Bon nombre des mêmes problèmes de langage et de soi divisé traversent l’œuvre de Sanaz Toossi. Anglais, maintenant à l’Atlantic Theatre. Dans la pièce de Lawrence, les locuteurs des deux langues — le dialecte des Midlands et un anglais plus urbain et éduqué — ne peuvent jamais assez se comprendre. Selon Lawrence, vous faites un compromis : si vous parlez l’anglais de la ville, vous devenez une personne différente, et un pont vers votre village brûle derrière vous. Toossi s’intéresse également à l’effet du bilinguisme sur le psychisme, bien qu’elle soit plus ambivalente. Changez-vous aussi de personnalité lorsque vous changez de langue ? Lawrence était certain que vous le faites ; Toossi se demande encore.

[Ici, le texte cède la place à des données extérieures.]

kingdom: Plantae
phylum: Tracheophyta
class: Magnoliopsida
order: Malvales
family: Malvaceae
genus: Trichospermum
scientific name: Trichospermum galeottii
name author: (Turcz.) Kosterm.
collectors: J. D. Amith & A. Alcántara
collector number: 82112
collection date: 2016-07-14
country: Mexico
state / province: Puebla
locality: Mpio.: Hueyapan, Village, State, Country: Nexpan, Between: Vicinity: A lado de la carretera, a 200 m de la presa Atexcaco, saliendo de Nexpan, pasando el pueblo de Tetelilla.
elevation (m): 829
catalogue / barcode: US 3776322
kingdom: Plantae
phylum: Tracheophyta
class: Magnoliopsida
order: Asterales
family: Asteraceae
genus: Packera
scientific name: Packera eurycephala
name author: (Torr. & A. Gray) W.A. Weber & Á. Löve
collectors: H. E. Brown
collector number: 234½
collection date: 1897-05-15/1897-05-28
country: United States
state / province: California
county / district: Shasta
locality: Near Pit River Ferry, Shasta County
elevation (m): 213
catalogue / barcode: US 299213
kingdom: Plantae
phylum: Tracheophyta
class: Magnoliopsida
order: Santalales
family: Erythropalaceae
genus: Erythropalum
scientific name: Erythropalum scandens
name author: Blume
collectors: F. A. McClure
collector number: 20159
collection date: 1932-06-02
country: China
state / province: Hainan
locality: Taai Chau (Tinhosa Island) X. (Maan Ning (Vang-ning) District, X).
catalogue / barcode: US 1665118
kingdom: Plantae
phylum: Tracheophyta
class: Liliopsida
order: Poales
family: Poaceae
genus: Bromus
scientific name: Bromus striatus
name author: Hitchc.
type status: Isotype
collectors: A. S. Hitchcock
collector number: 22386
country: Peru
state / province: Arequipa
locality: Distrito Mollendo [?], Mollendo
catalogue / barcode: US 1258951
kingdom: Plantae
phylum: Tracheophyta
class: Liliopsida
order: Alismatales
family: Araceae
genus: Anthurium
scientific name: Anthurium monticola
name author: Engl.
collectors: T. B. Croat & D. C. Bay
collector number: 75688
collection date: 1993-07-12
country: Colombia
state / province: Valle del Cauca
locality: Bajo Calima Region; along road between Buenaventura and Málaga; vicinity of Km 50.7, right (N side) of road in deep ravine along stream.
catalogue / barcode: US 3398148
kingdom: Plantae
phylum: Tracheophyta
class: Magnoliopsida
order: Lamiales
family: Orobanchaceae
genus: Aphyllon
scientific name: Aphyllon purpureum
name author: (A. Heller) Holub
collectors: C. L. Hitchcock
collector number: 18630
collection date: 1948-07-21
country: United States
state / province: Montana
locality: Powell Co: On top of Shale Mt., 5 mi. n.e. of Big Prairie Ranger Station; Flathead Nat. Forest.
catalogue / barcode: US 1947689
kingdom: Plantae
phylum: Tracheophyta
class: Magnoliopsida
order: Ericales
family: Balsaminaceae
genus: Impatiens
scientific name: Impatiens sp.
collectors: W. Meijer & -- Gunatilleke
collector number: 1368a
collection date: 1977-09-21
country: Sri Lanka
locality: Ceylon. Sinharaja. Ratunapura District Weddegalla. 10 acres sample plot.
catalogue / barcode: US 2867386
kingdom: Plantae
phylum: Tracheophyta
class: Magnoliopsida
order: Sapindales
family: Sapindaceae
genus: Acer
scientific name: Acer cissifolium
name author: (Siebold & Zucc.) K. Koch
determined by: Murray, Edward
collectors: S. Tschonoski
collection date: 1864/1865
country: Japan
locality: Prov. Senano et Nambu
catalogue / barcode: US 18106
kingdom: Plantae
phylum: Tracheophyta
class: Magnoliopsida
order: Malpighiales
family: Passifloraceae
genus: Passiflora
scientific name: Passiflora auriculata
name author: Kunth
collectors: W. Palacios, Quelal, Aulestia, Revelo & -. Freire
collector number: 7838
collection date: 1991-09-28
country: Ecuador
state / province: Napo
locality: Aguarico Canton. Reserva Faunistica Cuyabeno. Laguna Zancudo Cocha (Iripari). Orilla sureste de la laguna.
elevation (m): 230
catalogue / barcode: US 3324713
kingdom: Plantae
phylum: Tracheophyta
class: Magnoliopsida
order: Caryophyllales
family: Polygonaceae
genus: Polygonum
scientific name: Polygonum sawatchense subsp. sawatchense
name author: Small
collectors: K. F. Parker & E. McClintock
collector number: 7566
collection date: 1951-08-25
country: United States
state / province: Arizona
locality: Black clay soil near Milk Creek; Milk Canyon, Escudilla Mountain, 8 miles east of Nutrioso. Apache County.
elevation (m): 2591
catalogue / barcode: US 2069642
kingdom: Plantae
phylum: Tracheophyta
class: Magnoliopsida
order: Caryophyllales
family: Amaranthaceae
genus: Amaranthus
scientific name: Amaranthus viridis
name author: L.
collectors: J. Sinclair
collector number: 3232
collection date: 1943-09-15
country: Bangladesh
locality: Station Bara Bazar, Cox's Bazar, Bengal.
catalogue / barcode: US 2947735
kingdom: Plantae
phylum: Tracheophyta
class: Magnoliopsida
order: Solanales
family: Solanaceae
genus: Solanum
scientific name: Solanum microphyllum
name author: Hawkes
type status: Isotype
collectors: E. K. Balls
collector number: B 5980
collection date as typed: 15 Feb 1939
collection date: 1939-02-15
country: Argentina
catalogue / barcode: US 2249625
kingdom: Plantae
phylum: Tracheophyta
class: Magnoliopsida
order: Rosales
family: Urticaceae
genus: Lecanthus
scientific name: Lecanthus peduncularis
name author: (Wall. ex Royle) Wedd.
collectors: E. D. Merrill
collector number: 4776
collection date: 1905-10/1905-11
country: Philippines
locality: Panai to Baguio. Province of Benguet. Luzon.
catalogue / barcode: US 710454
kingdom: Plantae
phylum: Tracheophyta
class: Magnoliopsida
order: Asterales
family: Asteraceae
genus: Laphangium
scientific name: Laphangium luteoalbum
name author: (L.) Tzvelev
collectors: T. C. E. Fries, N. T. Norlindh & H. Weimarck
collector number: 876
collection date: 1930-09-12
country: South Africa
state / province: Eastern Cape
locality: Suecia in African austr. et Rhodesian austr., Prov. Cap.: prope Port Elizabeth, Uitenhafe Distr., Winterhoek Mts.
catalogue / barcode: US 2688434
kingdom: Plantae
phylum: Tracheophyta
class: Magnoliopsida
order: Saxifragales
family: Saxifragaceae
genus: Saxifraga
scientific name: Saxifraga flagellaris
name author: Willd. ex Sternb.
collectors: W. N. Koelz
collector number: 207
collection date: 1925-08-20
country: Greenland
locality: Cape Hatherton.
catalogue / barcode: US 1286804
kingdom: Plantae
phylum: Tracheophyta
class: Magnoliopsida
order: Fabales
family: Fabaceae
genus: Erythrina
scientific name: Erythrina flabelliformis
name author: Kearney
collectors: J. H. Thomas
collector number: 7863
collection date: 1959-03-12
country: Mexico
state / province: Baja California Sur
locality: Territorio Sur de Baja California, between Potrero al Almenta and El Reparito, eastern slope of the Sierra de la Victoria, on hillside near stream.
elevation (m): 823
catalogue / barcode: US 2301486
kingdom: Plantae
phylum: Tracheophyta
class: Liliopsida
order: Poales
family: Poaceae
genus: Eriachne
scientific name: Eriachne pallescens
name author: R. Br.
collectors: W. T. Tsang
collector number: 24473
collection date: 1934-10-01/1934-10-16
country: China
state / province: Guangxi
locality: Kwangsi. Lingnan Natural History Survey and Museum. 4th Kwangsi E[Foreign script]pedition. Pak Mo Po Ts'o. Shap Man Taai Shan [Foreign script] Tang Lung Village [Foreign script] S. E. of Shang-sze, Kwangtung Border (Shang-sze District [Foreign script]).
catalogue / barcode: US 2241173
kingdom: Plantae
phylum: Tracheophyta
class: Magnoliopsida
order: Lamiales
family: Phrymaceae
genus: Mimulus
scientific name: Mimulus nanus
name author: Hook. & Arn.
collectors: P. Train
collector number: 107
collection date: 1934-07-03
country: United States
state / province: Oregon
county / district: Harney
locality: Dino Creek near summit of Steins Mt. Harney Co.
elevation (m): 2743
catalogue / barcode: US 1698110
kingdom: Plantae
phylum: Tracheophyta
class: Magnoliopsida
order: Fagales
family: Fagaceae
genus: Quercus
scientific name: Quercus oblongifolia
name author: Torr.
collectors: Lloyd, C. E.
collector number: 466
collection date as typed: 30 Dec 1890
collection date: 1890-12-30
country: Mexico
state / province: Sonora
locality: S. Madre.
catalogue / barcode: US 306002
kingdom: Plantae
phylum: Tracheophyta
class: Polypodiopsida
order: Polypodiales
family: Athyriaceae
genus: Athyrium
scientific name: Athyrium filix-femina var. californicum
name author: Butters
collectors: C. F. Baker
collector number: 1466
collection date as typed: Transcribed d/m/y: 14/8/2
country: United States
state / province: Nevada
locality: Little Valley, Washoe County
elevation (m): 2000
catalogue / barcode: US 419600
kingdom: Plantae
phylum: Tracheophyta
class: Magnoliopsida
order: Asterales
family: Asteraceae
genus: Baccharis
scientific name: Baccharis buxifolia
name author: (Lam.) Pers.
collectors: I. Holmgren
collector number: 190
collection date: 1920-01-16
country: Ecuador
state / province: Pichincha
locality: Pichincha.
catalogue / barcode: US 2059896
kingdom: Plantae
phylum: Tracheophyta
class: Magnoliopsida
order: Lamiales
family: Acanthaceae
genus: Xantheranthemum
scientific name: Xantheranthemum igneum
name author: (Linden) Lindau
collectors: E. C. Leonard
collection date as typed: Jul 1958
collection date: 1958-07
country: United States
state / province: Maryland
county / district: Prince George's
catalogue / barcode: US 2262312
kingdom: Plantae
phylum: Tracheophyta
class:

Dans un cours d’anglais en Iran, les personnages de Toossi réfléchissent aux avantages de laisser une autre langue entrer dans leur esprit. En surface, ils sont désespérés de le faire. Leur professeur Marjan (Marjan Neshat) les prépare à un examen, et elle leur demande de ne parler que l’anglais en classe pour aider à atteindre la fluidité. Omid (Hadi Tabbal) acquiesce facilement ; Goli (Ava Lalezarzadeh), jeune passionnée de Shakira, se débat; compétitif Elham (Tala Ashe) s’irrite. L’élève la plus âgée, Roya (Pooya Mohseni), se rebelle. Au téléphone, le propre fils émigré de Roya lui semble différent en anglais – il ne demande son bien-être que lorsqu’ils parlent farsi. Ne voulant pas substituer les sons anglais insensibles et hurlants à l’élégance de sa langue maternelle, Roya finit par tourner le dos, d’abord à Marjan, puis à la classe.

Le drame de Toossi est l’un des changements microscopiques – il pourrait y avoir quelque chose de romantique entre Omid et Marjan, mais ce n’est jamais clair. (En fait, les motivations d’Omid sont déroutantes et ne le deviennent que plus.) Les acteurs utilisent un accent lorsqu’ils parlent en anglais, puis le suppriment pour signaler un passage au farsi. La pièce, comme une leçon de langue, est donc pleine de jeux ; cela demande de l’humour (Lalezarzadeh le cloue) et une démarche sûre. Mais bien que la production de Knud Adams soit magnifique – Marsha Ginsberg les place dans une immense salle de classe tournante qui répond à l’éclairage de Reza Behjat comme une sculpture – son rythme est trop lugubre pour la dramaturgie rapide de Toossi. Entre les scènes, Adams a le concepteur sonore, Sinan Refik Zafar, pipe dans la musique classique de style occidental pour souligner que nous avons affaire à grandes émotions, qui ralentit et amortit l’espace. Toossi nous demande d’écouter des changements subtils, des histoires entières d’empire cachées à l’intérieur d’une simple prononciation. Ici, ces appoggiatures sont noyées par un manque de subtilité — ce sont de petites nuances de sens balayées, mal conjuguées, perdues dans une mauvaise traduction.

La belle-fille est au centre-ville jusqu’au 20 mars.
Anglais est à l’Atlantic Theatre Company jusqu’au 20 mars.